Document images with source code
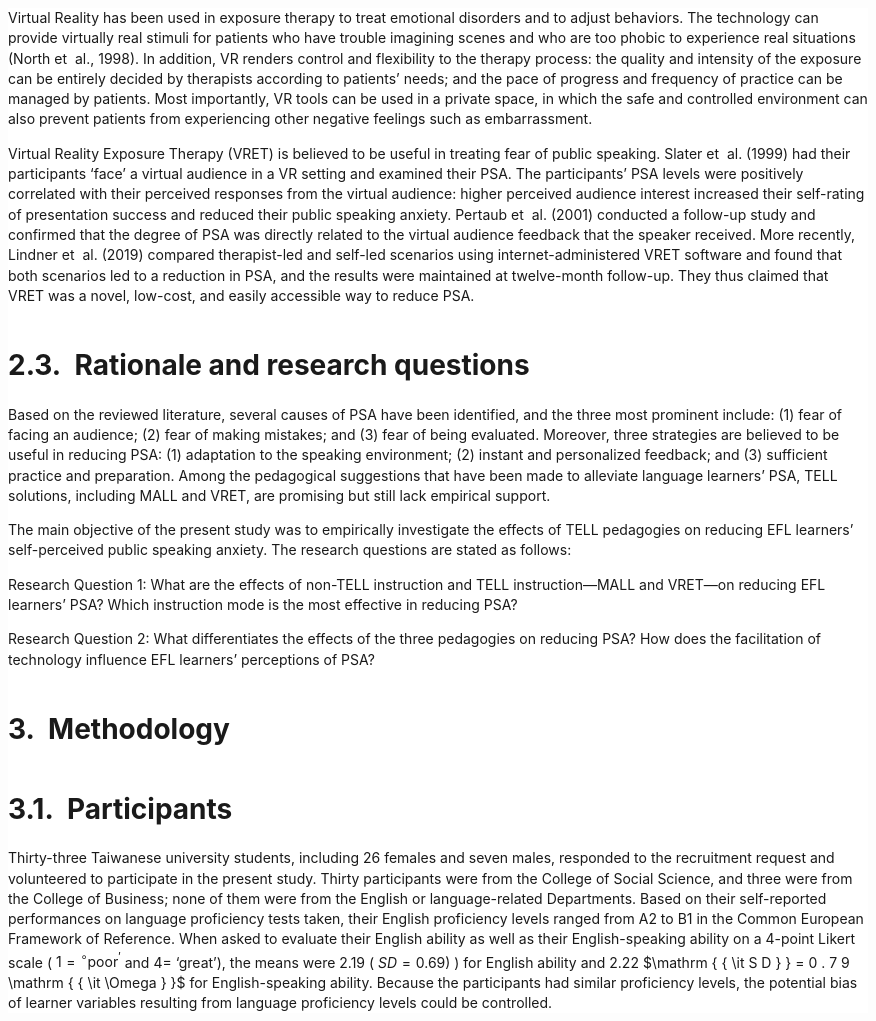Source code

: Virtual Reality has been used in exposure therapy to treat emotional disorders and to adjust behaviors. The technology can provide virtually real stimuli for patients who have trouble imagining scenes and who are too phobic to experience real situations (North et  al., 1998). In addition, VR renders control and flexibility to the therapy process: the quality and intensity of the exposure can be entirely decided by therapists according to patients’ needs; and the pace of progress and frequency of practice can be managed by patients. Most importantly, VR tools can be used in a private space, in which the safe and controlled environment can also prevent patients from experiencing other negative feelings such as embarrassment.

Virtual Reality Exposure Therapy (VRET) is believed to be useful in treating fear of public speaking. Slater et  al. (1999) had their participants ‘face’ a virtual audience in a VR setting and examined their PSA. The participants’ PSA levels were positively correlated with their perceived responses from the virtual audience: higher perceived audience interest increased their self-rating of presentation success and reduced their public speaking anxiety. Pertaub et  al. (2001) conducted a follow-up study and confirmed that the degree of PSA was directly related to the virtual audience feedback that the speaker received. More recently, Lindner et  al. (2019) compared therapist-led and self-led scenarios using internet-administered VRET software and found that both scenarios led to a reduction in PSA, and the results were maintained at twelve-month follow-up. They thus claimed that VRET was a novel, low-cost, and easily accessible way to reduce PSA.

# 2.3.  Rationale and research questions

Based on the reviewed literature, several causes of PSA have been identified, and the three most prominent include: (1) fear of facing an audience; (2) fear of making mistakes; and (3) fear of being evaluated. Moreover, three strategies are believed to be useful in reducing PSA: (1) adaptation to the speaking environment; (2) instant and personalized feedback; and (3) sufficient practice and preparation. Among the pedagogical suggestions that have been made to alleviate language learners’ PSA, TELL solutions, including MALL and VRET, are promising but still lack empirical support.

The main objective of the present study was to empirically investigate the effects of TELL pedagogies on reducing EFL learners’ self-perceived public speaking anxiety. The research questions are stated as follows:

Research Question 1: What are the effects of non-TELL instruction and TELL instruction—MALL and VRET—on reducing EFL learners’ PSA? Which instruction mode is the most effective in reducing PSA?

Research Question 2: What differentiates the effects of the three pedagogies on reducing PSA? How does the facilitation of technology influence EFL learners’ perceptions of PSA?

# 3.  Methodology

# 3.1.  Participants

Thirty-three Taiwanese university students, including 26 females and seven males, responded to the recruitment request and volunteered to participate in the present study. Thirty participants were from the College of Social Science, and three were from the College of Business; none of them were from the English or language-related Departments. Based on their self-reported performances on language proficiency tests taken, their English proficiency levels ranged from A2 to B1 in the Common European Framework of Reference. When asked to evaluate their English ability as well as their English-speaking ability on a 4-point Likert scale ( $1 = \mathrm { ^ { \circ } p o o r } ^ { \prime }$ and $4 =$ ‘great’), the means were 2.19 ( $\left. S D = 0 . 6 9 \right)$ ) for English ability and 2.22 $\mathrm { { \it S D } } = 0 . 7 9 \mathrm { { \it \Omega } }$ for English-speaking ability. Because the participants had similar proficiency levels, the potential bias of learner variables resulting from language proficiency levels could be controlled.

_What is expected_:
Print exactly the lines between the line with "Research Question 1: What" and the final line of the records above, both included.

_Answer box_:
Research Question 1: What are the effects of non-TELL instruction and TELL instruction—MALL and VRET—on reducing EFL learners’ PSA? Which instruction mode is the most effective in reducing PSA?

Research Question 2: What differentiates the effects of the three pedagogies on reducing PSA? How does the facilitation of technology influence EFL learners’ perceptions of PSA?

# 3.  Methodology

# 3.1.  Participants

Thirty-three Taiwanese university students, including 26 females and seven males, responded to the recruitment request and volunteered to participate in the present study. Thirty participants were from the College of Social Science, and three were from the College of Business; none of them were from the English or language-related Departments. Based on their self-reported performances on language proficiency tests taken, their English proficiency levels ranged from A2 to B1 in the Common European Framework of Reference. When asked to evaluate their English ability as well as their English-speaking ability on a 4-point Likert scale ( $1 = \mathrm { ^ { \circ } p o o r } ^ { \prime }$ and $4 =$ ‘great’), the means were 2.19 ( $\left. S D = 0 . 6 9 \right)$ ) for English ability and 2.22 $\mathrm { { \it S D } } = 0 . 7 9 \mathrm { { \it \Omega } }$ for English-speaking ability. Because the participants had similar proficiency levels, the potential bias of learner variables resulting from language proficiency levels could be controlled.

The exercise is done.